⟨
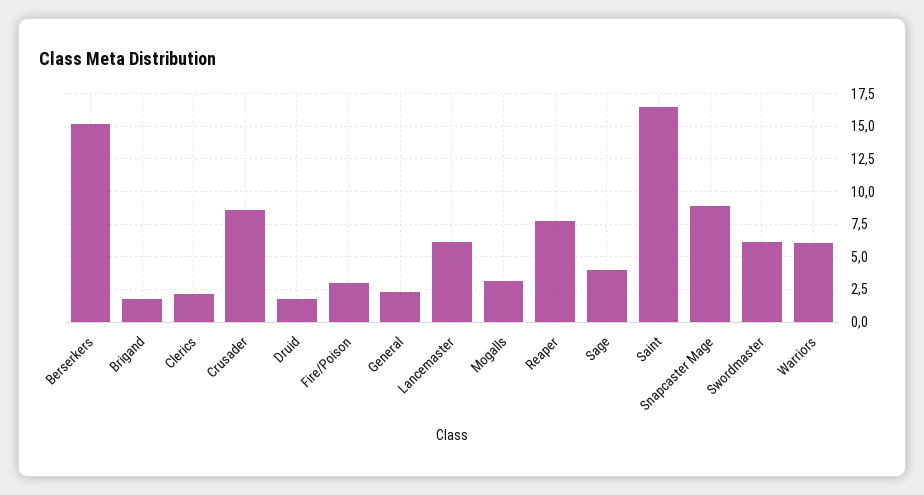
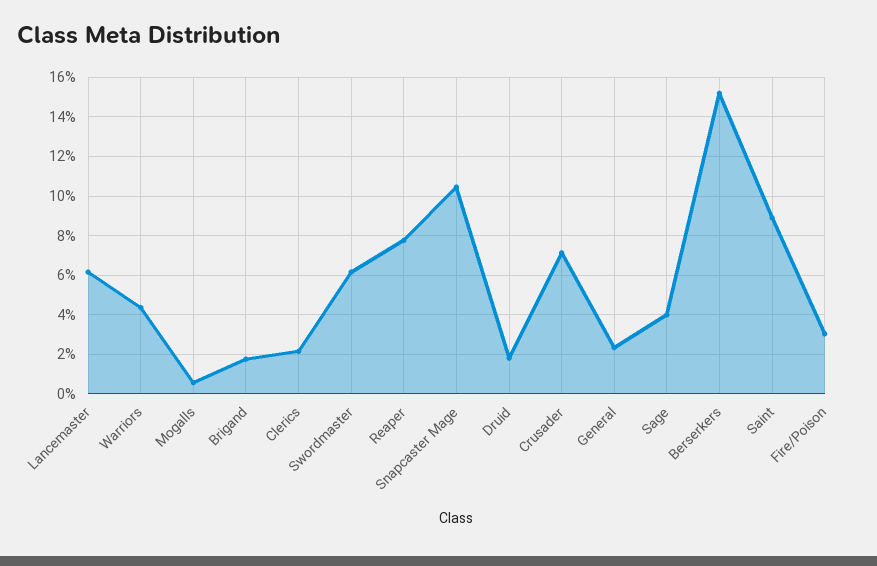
Crusader: 8.5 -> 7
Mogalls: 3 -> 0.5
Saint: 16.5 -> 9
Snapcaster Mage: 9 -> 10.5
Warriors: 6 -> 4.5

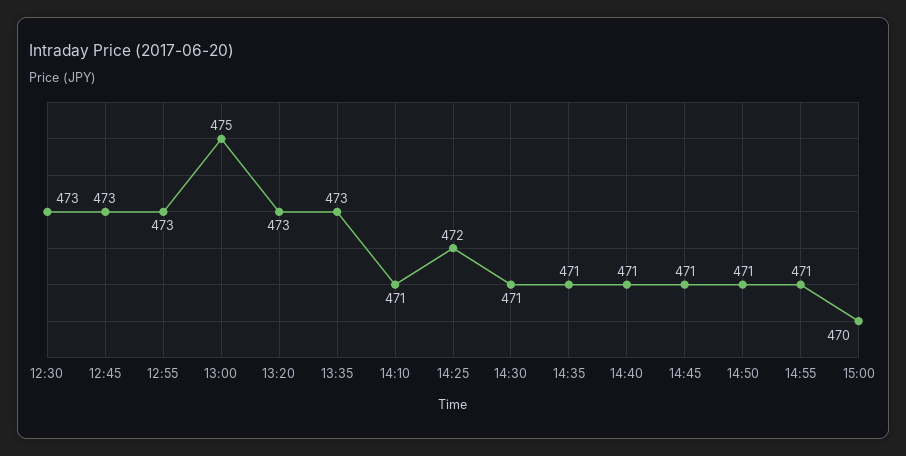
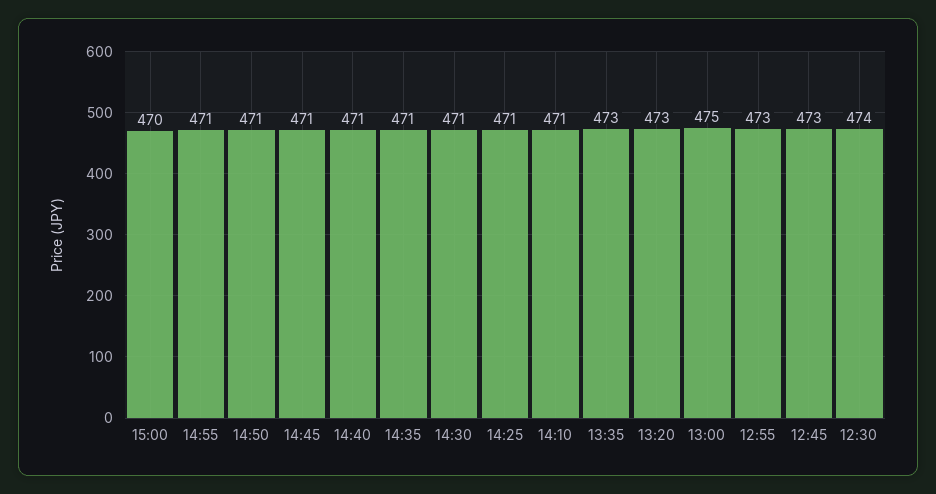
12:30: 473 -> 474
14:25: 472 -> 471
⟩
ASSIGNMENT — An exact copy is needed of every line from the line containing "Saint: 16.5 -> 9" to the last line of the records; pictures stay out of it.

EXERCISE ANSWER —
Saint: 16.5 -> 9
Snapcaster Mage: 9 -> 10.5
Warriors: 6 -> 4.5

12:30: 473 -> 474
14:25: 472 -> 471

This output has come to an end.